Whitaker’s experience led to an alternate career in directing. His first assignment was helming the 1993 urban drama Strapped for HBO, while his theatrical debut came with 1995’s adaptation of Terry McMillan’s best-seller Waiting to Exhale, a major undertaking for a first-time big-screen director. The film received mixed reviews, but strong-box-office results, showcasing Whitaker’s sensitive handling of women’s issues. He went on to call the shots for other female-oriented pictures, like Hope Floats (1998) with Sandra Bullock; Black Jaq (1998), with Nia Long as a spy in New Orleans; and First Daughter (2004) featuring Katie Holmes as the US President’s college-aged offspring.

Whitaker, who is a regular practitioner of yoga, has also had his hand in producing several films and TV projects, including this year’s highly acclaimed true-life indie Fruitvale Station. And when a TV role seems right, the actor has taken to the small screen for acting stints in such TV series as The Twilight Zone reboot in 2002-2003, ER, The Shield and the short-lived spinoff Criminal Minds: Suspect Behavior.

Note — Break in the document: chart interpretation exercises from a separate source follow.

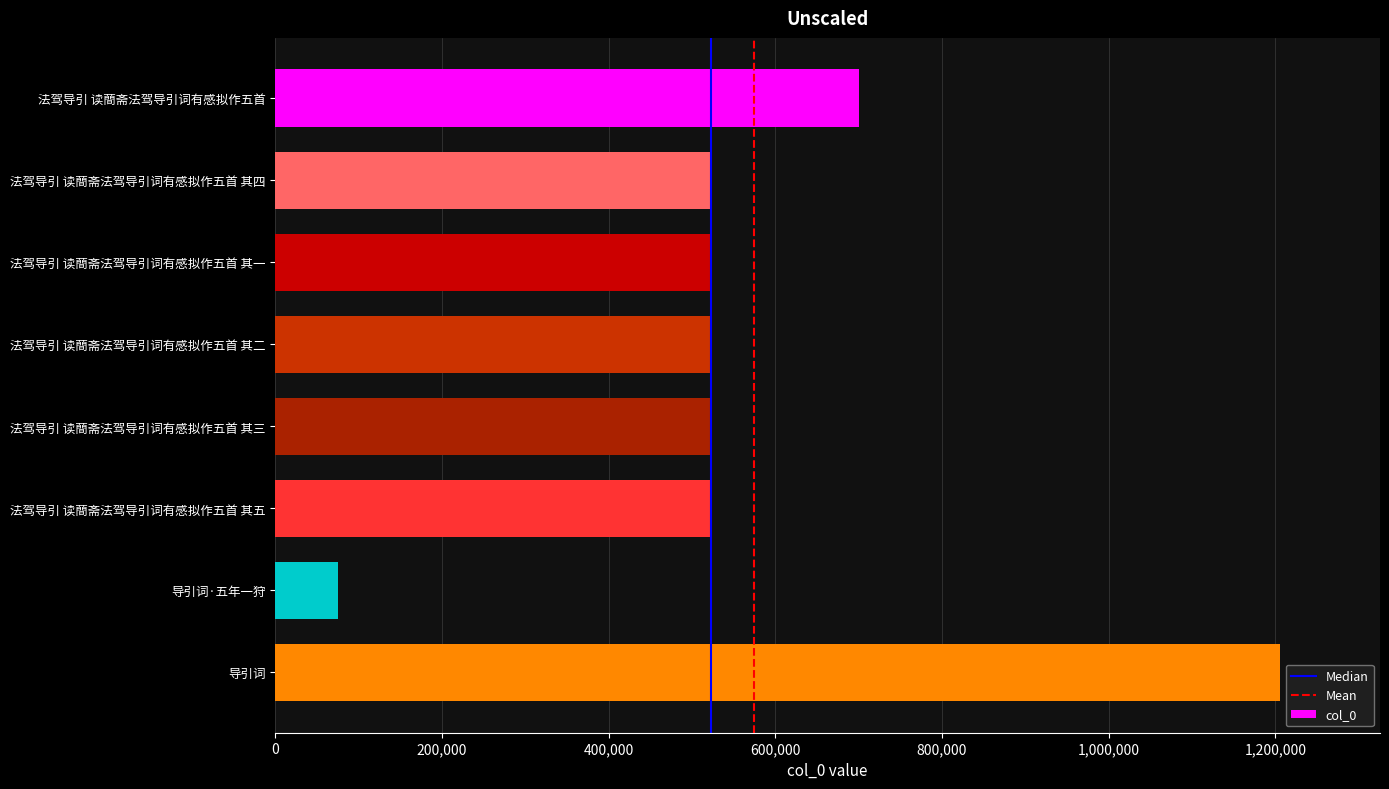

What is the change in value from 法驾导引 读蕳斋法驾导引词有感拟作五首 其一 to 导引词·五年一狩?

-446660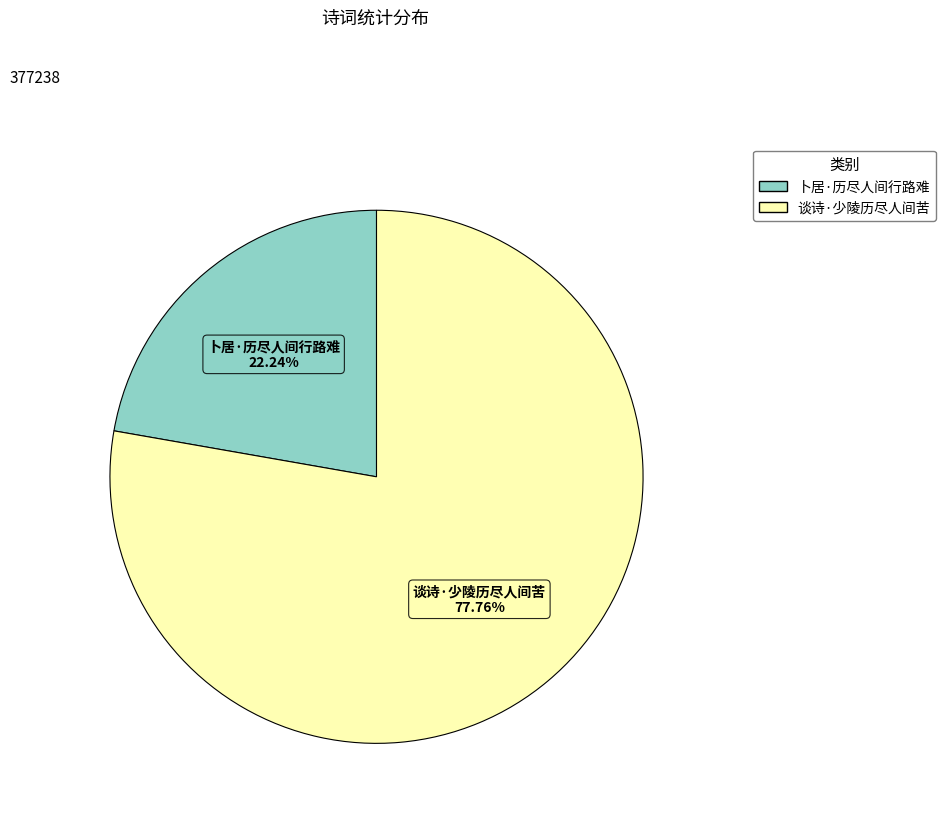

Does 卜居·历尽人间行路难 account for over 50% of the chart?

No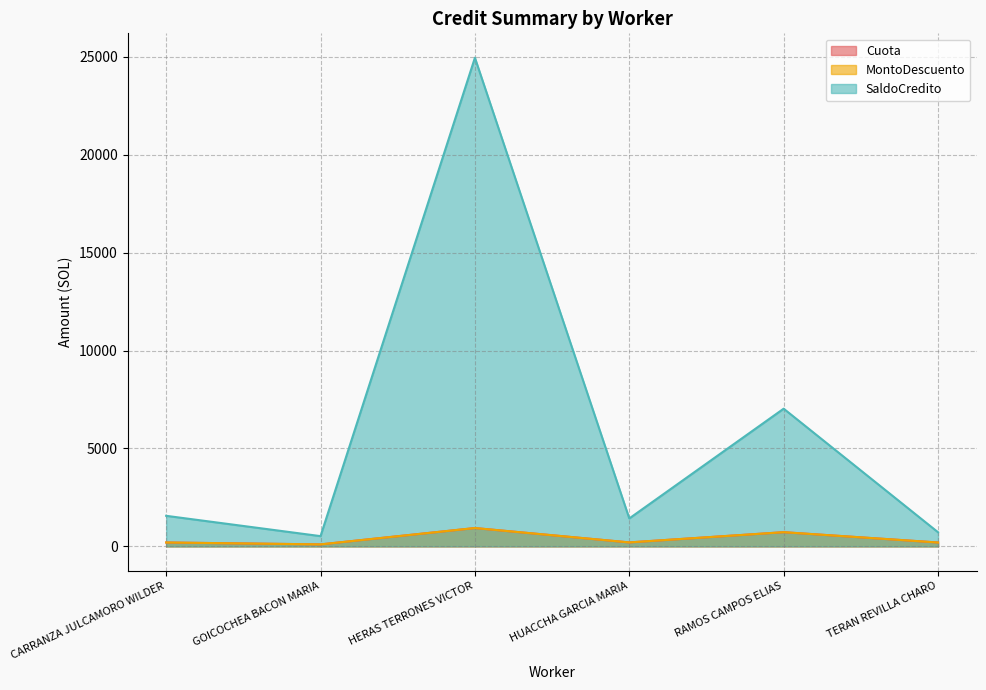

How many data points in SaldoCredito are above 1560?

3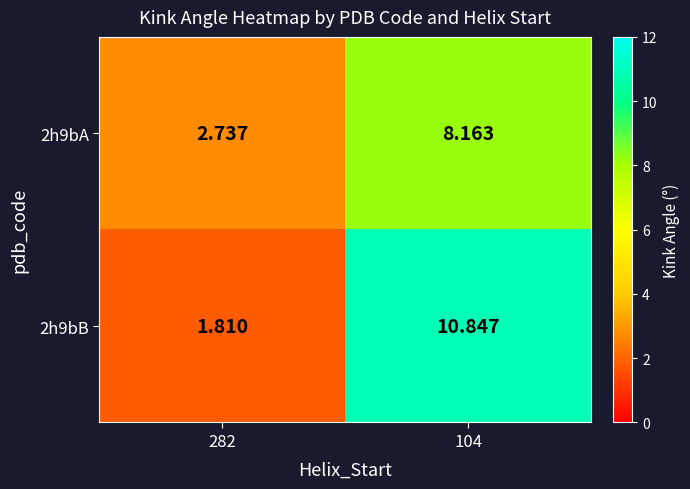

How many distinct data groups are displayed?

2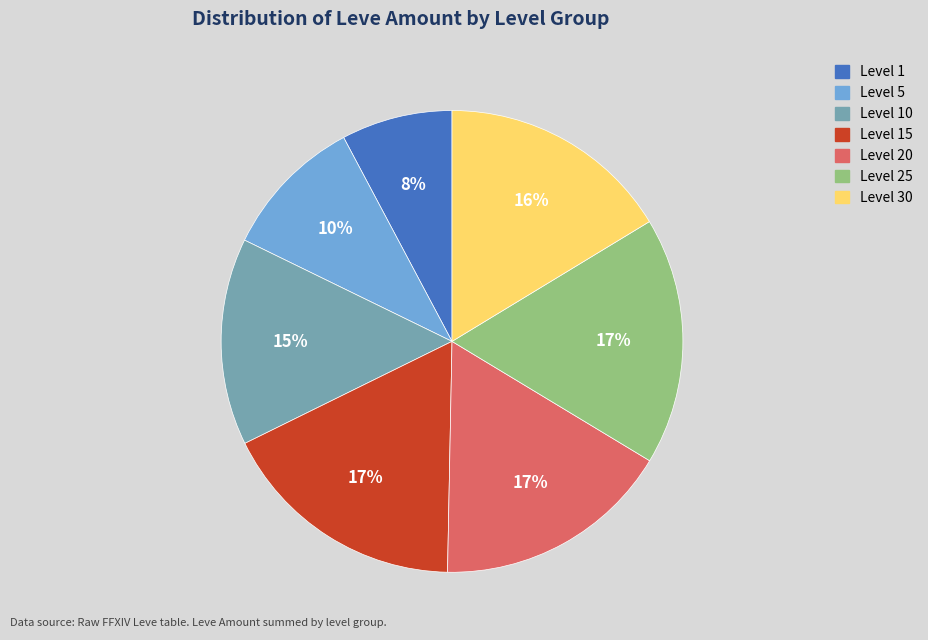

Is there a majority slice in this chart?

No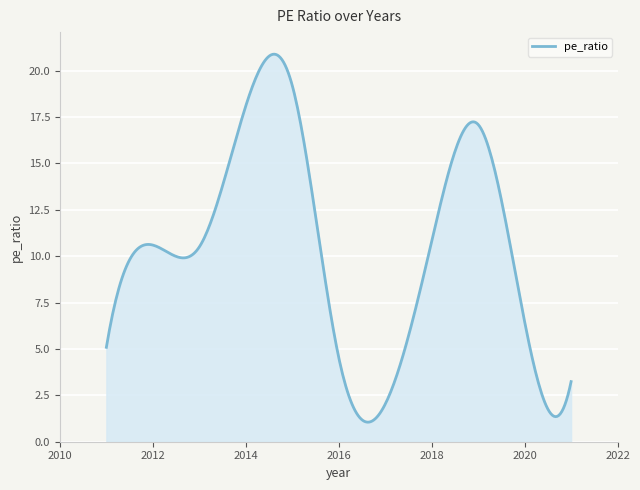

What is the maximum value shown in the chart?

20.9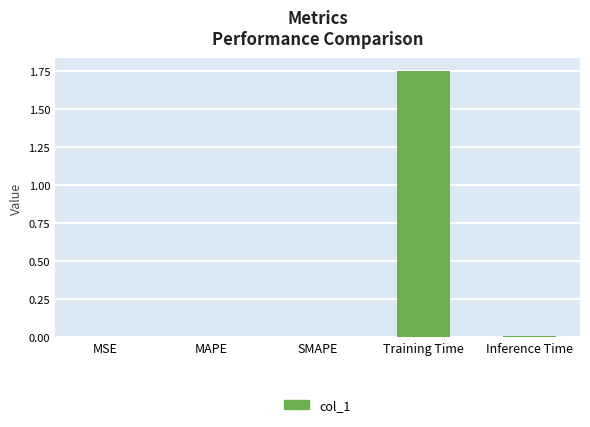

What is the sum of the values at MAPE and Training Time?

1.8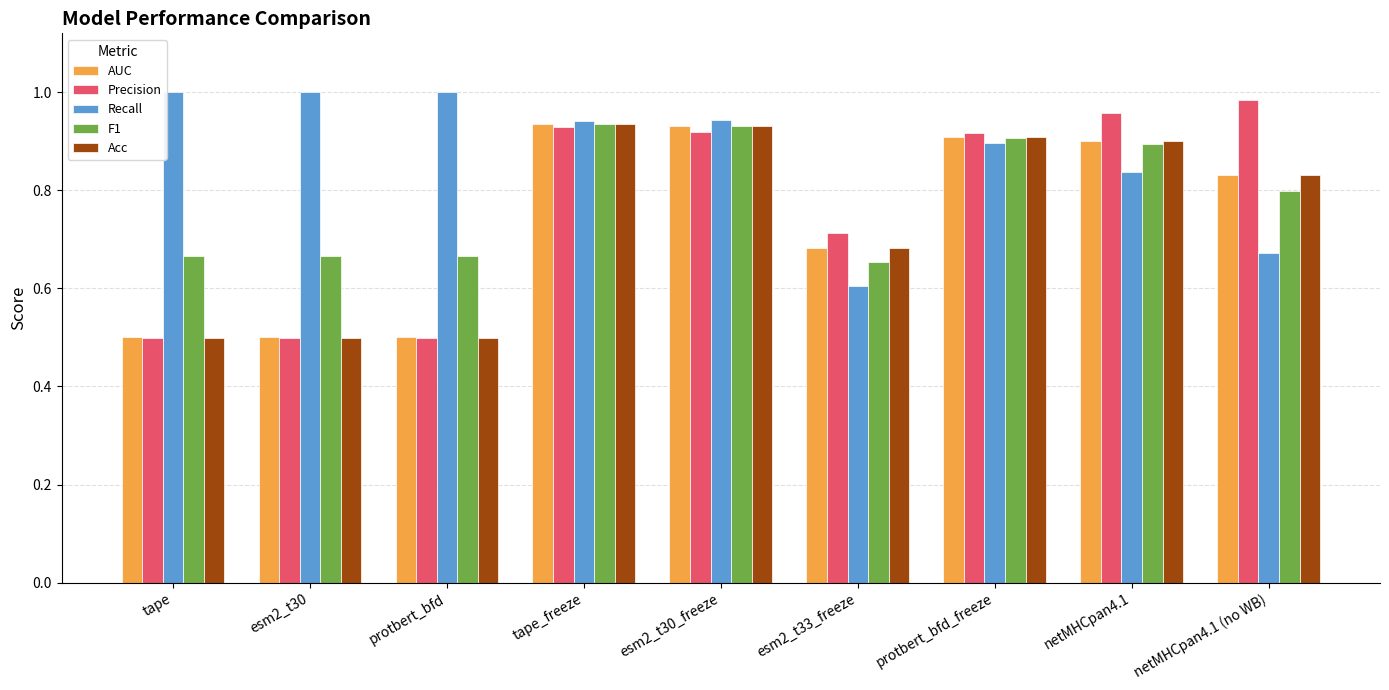

What is the minimum value shown in the chart?

0.5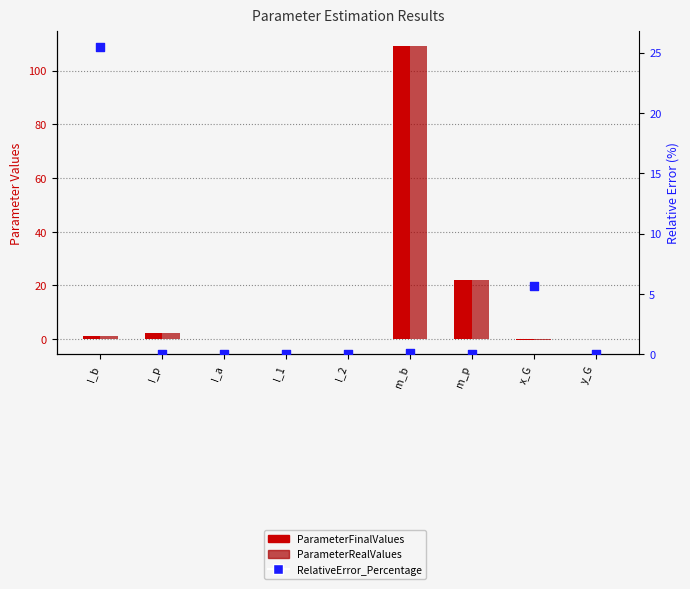

At how many categories does at least one series exceed 85?

1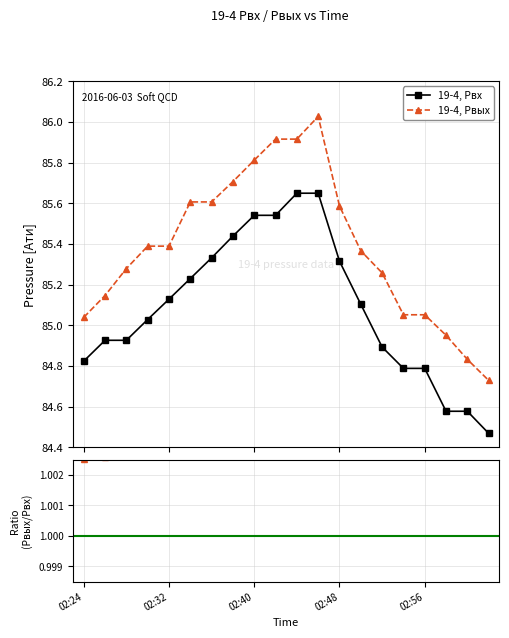

At how many categories does at least one series exceed 8?

20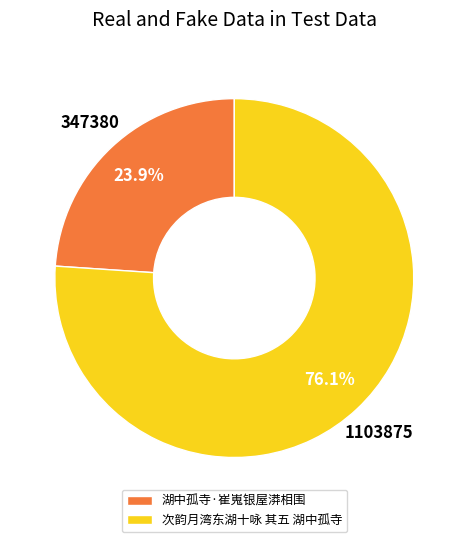

Which category has the biggest portion of the pie?

次韵月湾东湖十咏 其五 湖中孤寺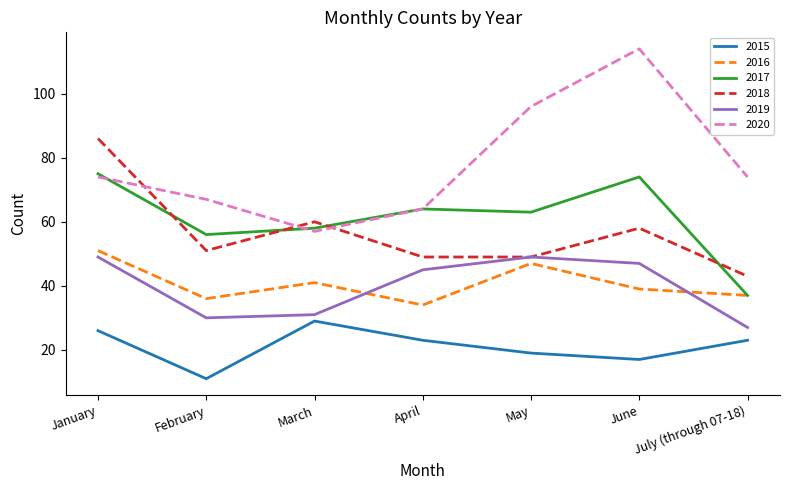

Which category has the lowest value in the 2019 series?

July (through 07-18)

While Whitaker’s physical presence made an ideal match for playing brutal African leader Idi Amin in the Last King of Scotland, his typical onscreen demeanor—specializing in characters usually compassionate or vulnerable—made the decision to cast him seem like a long shot for success.

In interviews, director Kevin MacDonald said he didn’t feel the actor “had the aggression, the anger or fury to do this. He (Whitaker) said ‘You probably don’t feel like I can do this, that I don’t have the anger.’ He said, ‘You’ll be surprised how much anger I have in me.’ He read the script and came back and he was extraordinary. From there on, there was no doubt (he could do it).”

Whitaker adapted the method to get his portrayal of the dictator right, remaining in character before, during and after the shoot. He reportedly developed a diet like Amin (minus the alleged cannibalism. of course) and learned to speak Swahili so he could interact with Ugandans in coffee shops when the production filmed on location there.  

Of course, The King of Scotland didn’t mark the only time that Whitaker—a vegetarian who acts as an ambassador for UNESCO–played it bad. His role in David Fincher’s intense Panic Room, as the criminal with a hint of a conscience who terrorizes Jodie Foster and daughter Kristen Stewart, is one of the thriller’s highlights.

Another role worth noting is Whitaker’s title effort in Jim Jarmusch’s Ghost Dog: The Way of the Samurai (1999), in which the actor is cast a meditative, Zen-inspired mob assassin who works for old school Mafioso members and uses ancient Samurai methods to take care of business. When he allows a witness to live during an assignment, Ghost Dog finds his life in danger.

Writing in the Village Voice, film critic J. Hoberman noted: “To a large degree, Whitaker’s state of grace is the movie’s subject. From The Color of Money through The Crying Game, the actor has created some of the most vivid character performances of the past 15 years. Ghost Dog is Whitaker’s first chance since Bird to carry an entire movie—although (director) Jarmusch, as is his wont, uses him more as an icon than a performer, trading heavily on Whitaker’s mournful yet impassive bearing.”       

Even with the raves and the Oscar, much of Whitaker’s credits in recent years have been in support or as part of ensemble casts where his performance and persona anchor the proceedings. There have been actioners (like Catch .44 with Bruce Willis and The Last Stand with Arnold Schwarzenegger), sports dramas (Hurricane Season) and even voicework (American Dad, Where the Wild Things Are).

But with three films currently in theaters and three more on the way, Forest Whitaker continues doing things his own distinctive way.

“As an actor, I’ve always wanted to do characters that would help me find my connection with others and connect all of us together,” Whitaker has said. “You always want the energy of the character, the spirit of the person, to enter you.”